··· Reading passage

No one needs the stairs to the couch anymore.
Goodbye Tootsie, our adorsable, baby-faced, sweet-natured, always-underfoot, silken-bellied, ear-flapping, anime-eyed, cocaine-infused tiny Dumbo dog who could bark like a seal on laughing gas and whine like an abandoned orphan. No need for the stairs to the couch anymore, but I can’t bring myself to take them to the garage.
We put Tootsie down on July 7th, 2020. She was 16+ years old, had congestive heart failure, was deaf, going blind, and increasingly couldn’t stand up by herself. She couldn’t begin to get up the stairs to the couch by herself anymore. How many times, while sitting on the couch, did I look down to see nothing but huge, pleading eyes in front of a white, wagging tail tip? “Please would you pick me up and help me up to the couch?” Tootsie’s face, in full begging mode, could melt the heart of a stone. But if it didn’t work, she was fully prepared to switch from “Please, sir, may I have another?” to “PICK ME UP or I’ll destroy your ear drums”. This of course, is on me, not her. I let Tootsie train me without hesitation. Reflecting on her seven years in puppy mill hell, I decided I simply didn’t care if a small, sweet, docile dog was a little spoiled. Someone asked me once if I wasn’t giving her “small dog privileges.” I answered: “Yup.”
She was smart, as smart as any Border Collie. The difference was that she used her intelligence in pursuit of three goals: 1) Food, 2) Getting picked up, and 3) More food. And she was sweet–as sweet as spun sugar, cotton candy, cherry pie. I have never known a dog, and I’ve probably known tens of thousands, who I trusted completely, totally, to never hurt a child at the UW Children’s Hospital, where she was a “therapy dog” with the Pet Pal program. (Note: I still put safety first, both for the children, and for her.) She charmed each and every one of our visitors to the farm with the same happy face and sweeping tail. She had no fear of any dog, and spent every evening in her last few months trying to beat Maggie for the kibble that Maggie had worked out of her frozen Kong. (Maggie was a paragon of patience with her.)
Tootsie had an amazing life, from pumping out two litters a year in a puppy mill while living in a filthy corn crib, to raising the spirits of families in crisis at the Children’s Hospital, to being exactly who I had wanted when I got her–a dear, sweet, lovely little creature, whose belly fit my hand as if they were made for each other. Every night for nine years I have sat on the couch and stroked her silken tummy. She was my very own private therapy dog, and my hand, and my heart, ache for her.

······
··· Dataset excerpts

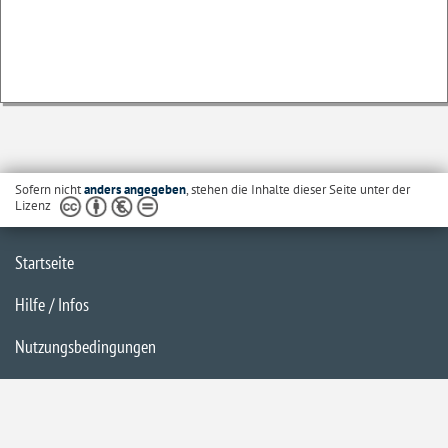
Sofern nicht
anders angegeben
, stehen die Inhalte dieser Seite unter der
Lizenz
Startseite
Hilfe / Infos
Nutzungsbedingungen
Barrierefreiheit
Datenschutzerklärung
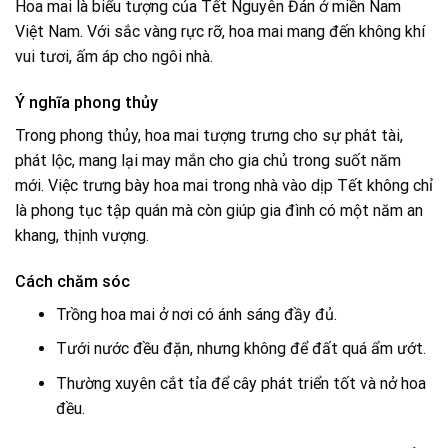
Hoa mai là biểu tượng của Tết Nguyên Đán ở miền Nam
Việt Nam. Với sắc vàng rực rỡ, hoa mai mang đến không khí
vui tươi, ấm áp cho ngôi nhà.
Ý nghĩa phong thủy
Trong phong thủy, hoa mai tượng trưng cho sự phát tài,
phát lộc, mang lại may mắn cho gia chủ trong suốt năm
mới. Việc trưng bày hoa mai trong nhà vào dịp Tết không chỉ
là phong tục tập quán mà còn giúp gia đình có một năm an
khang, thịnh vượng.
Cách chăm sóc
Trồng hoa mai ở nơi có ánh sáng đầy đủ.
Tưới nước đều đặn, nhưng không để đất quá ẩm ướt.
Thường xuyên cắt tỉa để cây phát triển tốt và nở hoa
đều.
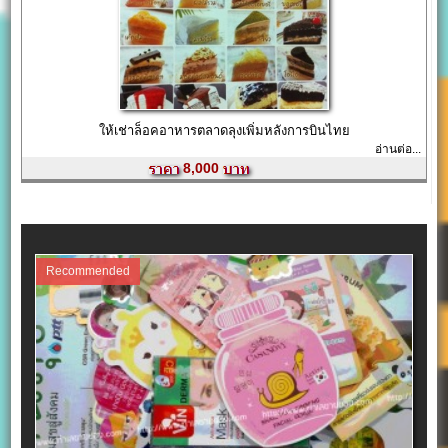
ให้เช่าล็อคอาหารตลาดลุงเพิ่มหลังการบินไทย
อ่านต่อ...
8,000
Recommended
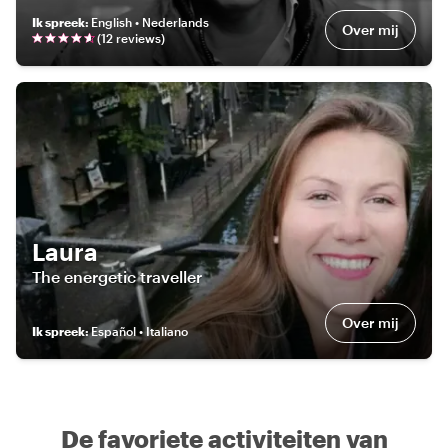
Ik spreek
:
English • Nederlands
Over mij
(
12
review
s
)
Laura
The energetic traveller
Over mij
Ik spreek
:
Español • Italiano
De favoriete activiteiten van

······
··· Dataset excerpts

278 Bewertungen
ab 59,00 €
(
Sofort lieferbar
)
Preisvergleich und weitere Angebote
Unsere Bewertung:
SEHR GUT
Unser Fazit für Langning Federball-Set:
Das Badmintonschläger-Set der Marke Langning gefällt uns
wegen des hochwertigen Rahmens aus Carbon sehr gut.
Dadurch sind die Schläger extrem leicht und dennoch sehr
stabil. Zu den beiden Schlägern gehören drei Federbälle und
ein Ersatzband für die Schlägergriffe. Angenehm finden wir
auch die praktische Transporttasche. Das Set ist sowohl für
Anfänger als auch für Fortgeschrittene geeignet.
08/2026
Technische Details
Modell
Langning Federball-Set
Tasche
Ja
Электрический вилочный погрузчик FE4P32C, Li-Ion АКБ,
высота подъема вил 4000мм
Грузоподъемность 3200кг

······

- [The problem]
Return the part of the piece about Tootsie between "No one needs" and "to the garage.", inclusive, copied word for word.

- [Expected answer]
No one needs the stairs to the couch anymore.
Goodbye Tootsie, our adorsable, baby-faced, sweet-natured, always-underfoot, silken-bellied, ear-flapping, anime-eyed, cocaine-infused tiny Dumbo dog who could bark like a seal on laughing gas and whine like an abandoned orphan. No need for the stairs to the couch anymore, but I can’t bring myself to take them to the garage.